TASK |
Give back exactly the lines of the material below, starting with the line with "229. [[Java] CWE-089: MyBatis" and going on through the line with "242. [Time Based".

RECORDS TO PROCESS |
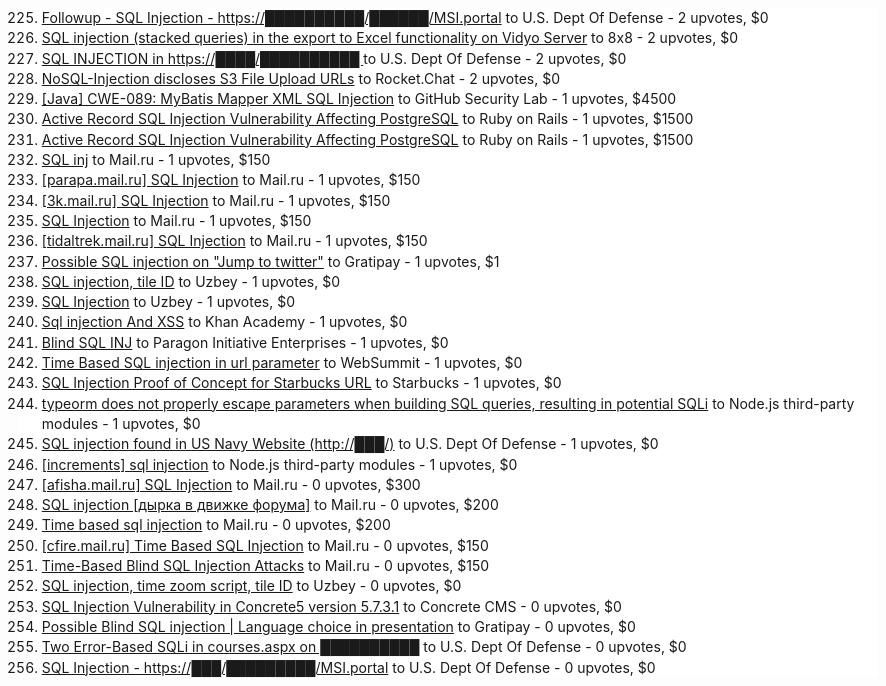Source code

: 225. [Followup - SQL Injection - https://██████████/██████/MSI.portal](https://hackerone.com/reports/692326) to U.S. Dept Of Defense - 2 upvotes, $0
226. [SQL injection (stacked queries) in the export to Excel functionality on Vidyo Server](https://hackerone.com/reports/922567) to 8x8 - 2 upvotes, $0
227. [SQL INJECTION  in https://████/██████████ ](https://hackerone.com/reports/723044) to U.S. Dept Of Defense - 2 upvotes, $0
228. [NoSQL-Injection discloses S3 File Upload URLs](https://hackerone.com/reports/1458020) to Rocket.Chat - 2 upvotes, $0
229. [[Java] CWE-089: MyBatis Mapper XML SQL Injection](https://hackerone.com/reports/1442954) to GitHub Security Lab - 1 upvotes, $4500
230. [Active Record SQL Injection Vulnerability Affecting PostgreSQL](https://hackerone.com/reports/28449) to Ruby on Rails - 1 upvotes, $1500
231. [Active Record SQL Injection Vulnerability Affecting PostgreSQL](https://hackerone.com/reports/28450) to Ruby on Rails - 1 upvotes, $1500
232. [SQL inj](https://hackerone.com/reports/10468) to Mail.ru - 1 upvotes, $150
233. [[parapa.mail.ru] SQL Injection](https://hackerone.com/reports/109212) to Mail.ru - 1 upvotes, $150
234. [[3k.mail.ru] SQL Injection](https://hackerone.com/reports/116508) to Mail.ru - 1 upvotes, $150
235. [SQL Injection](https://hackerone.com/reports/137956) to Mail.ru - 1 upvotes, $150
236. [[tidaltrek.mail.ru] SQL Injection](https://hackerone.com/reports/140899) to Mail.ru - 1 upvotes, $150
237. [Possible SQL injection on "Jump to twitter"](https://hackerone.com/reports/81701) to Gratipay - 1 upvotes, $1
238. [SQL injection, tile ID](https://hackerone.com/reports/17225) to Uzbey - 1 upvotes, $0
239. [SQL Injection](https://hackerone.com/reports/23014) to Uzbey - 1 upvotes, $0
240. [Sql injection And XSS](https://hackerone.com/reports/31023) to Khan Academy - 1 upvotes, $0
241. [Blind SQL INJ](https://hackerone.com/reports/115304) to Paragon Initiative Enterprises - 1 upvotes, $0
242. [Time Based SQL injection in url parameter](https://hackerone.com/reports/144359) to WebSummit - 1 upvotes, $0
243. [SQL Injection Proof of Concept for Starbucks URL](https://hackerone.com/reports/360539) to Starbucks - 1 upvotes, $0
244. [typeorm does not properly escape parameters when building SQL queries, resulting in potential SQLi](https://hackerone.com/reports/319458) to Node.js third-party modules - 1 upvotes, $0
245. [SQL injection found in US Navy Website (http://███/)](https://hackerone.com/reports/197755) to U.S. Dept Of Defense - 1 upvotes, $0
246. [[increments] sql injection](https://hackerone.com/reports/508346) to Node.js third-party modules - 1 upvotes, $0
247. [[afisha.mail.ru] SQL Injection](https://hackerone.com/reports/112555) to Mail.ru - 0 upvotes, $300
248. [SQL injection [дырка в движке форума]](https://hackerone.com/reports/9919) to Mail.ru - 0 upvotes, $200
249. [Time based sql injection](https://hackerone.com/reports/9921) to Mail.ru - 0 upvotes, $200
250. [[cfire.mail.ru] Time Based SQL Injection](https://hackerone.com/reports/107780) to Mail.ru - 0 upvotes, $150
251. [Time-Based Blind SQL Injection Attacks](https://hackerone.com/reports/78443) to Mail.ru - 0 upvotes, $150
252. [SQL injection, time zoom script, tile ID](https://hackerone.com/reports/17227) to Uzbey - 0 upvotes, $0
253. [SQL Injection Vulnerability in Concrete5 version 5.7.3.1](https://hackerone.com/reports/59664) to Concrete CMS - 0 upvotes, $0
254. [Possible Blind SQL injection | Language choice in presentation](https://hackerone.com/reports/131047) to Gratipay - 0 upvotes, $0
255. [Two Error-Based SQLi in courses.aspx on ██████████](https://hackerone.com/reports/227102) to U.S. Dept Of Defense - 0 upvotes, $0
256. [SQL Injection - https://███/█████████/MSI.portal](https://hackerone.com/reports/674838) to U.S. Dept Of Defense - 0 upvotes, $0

WRITTEN ANSWER |
229. [[Java] CWE-089: MyBatis Mapper XML SQL Injection](https://hackerone.com/reports/1442954) to GitHub Security Lab - 1 upvotes, $4500
230. [Active Record SQL Injection Vulnerability Affecting PostgreSQL](https://hackerone.com/reports/28449) to Ruby on Rails - 1 upvotes, $1500
231. [Active Record SQL Injection Vulnerability Affecting PostgreSQL](https://hackerone.com/reports/28450) to Ruby on Rails - 1 upvotes, $1500
232. [SQL inj](https://hackerone.com/reports/10468) to Mail.ru - 1 upvotes, $150
233. [[parapa.mail.ru] SQL Injection](https://hackerone.com/reports/109212) to Mail.ru - 1 upvotes, $150
234. [[3k.mail.ru] SQL Injection](https://hackerone.com/reports/116508) to Mail.ru - 1 upvotes, $150
235. [SQL Injection](https://hackerone.com/reports/137956) to Mail.ru - 1 upvotes, $150
236. [[tidaltrek.mail.ru] SQL Injection](https://hackerone.com/reports/140899) to Mail.ru - 1 upvotes, $150
237. [Possible SQL injection on "Jump to twitter"](https://hackerone.com/reports/81701) to Gratipay - 1 upvotes, $1
238. [SQL injection, tile ID](https://hackerone.com/reports/17225) to Uzbey - 1 upvotes, $0
239. [SQL Injection](https://hackerone.com/reports/23014) to Uzbey - 1 upvotes, $0
240. [Sql injection And XSS](https://hackerone.com/reports/31023) to Khan Academy - 1 upvotes, $0
241. [Blind SQL INJ](https://hackerone.com/reports/115304) to Paragon Initiative Enterprises - 1 upvotes, $0
242. [Time Based SQL injection in url parameter](https://hackerone.com/reports/144359) to WebSummit - 1 upvotes, $0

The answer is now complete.